Capítulo V

66 12 0
                                    

        Eu estava morta ao fim do dia. Dispensei os alunos, mas continuei no galpão. Apoie-me em minha mesa, virada para as armas.
 — Como me chamam para treinar um batalhão, — disse, sozinha — se nunca venci uma guerra?
 — Você nunca venceu nenhuma? — perguntou uma garota e levei um leve susto.

        Virei e vi Evie.
 — Oi, Evie.
 — Você nunca venceu nenhuma guerra?

        Pensei por um instante. Deveria contar a verdade? Podia manchar a minha imagem de general, aí ninguém mais iria confiar em mim e iríamos perder de vez. Nunca gostei de mentiras, mas Evie transmitia uma sensação de segurança. Acho que podia confiar nela.
 — Não. Sempre fui soldado e nunca venci.
        Ela me encarou.
 — E o que isso tem a ver? Você não estava no comando em nenhuma delas, certo?
 — Certo.
 — Com tantas guerras vividas, tantas mortes sentidas, acho que você ganhou um pouco de experiência para lutar, não?

        Sorri.
 — Acha?
 — Acho. Você tem determinação no olhar, força na voz. É muito capaz de guiar um exército.
 — Obrigada, Evie.
 — Não precisa agradecer, só falei verdades. Vejo você amanhã?
 — Vejo você amanhã.

        Ela se virou para ir embora, mas perguntei:
 — Evie, por que voltou aqui?
 — Ah, esqueci meu casaco.

        Franzi a sobrancelha enquanto Evie saía e lembrei que a garota não usava nenhum casaco.

        À meia noite, todos dormiam. A paz que rondava a noite era completamente diferente do que qualquer calmaria durante o dia. Corujas, riachos, estrelas, a lua.

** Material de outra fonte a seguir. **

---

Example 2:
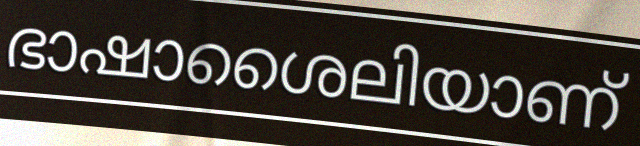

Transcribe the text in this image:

ഭാഷാശൈലിയാണ്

        Quando se é uma Alma da Noite, a escuridão iluminada pelas estrelas e pela lua torna-se uma benção. A noite renova minhas energias, meus porquês, meu ser.

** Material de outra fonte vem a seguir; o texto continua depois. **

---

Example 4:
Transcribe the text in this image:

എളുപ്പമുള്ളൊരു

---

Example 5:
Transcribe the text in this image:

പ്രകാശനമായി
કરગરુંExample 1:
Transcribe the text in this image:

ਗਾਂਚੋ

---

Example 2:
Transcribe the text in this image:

        Naquele silêncio escutei uma melodia, cantada muito baixinho. Avancei mais um pouco e reconheci o rosto. As flores ao seu redor brilhavam.
 — Twila.

        A dona dos grandes olhos verdes olhou para mim.
 — Nix. — ela se levantou e me abraçou — Como você está? As árvores me disseram que estava por aqui.
 — Sim. Estou bem e você?
 — É, tudo bem. Essa roupa, é do exército?
 — Exatamente. Sou general do exército sudeste de Braza.
 — Quanta responsabilidade.

        Aquele diálogo estava forçado e muito clichê, eu não queria conversar com Twila. Queria ir embora.
 — Twila, eu... Tenho que ir.
 — Por quê?
 — Tenho um compromisso agora.
 — Agora?

        Bufei.
 — Olha, eu não queria ser rude, mas...
 — Mas eu te lembro a Lune. — ela riu — Eu ia dizer a mesma coisa de você. Enfim. — a mulher pôs as mãos em meus ombros — Te vejo daqui a duas semanas. Eu e a Aita.
 — Aita? — engoli em seco.
        Twila piscou pra mim.
 — Lembre-se dos bons momentos com sua irmã.

        Após isso, a Alma da Natureza encostou em uma árvore e desapareceu.

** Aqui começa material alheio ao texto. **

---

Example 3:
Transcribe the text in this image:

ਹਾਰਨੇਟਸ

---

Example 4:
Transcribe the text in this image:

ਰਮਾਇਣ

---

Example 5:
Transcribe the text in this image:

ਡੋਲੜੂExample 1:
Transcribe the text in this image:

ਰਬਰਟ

        Ao meu lado, havia um lago que espelhava a linda noite. Peguei uma pedra oval e joguei. Ela quicou duas vezes e afundou.

        Depois de duas horas caminhando, meus pés começaram a doer.
Deitei em minha cama com um blusão que não conseguia lembrar de onde viera e fiz pequenas chamas dançarem entre meus dedos.

        A sua chama interna é mais brilhante e mais poderosa que a minha. Não a deixe morrer. Nunca.

        E adormeci sorrindo com a doce lembrança de Lune em meus sonhos.